■ Directive
Copy each line below in which the word "vote" occurs.
---- Records for the exercise
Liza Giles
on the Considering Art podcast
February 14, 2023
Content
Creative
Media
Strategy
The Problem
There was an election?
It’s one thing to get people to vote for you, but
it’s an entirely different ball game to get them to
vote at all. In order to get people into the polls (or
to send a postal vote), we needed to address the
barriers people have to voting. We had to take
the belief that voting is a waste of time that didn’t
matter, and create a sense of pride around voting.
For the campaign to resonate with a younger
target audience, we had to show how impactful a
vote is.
--------
---- Records for the exercise
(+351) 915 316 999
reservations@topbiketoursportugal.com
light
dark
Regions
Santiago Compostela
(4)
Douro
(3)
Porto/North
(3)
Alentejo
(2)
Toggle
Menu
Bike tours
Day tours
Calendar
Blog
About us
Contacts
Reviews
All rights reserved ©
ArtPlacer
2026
--------
■ Solution for this task
It’s one thing to get people to vote for you, but
vote at all. In order to get people into the polls (or
to send a postal vote), we needed to address the
vote is.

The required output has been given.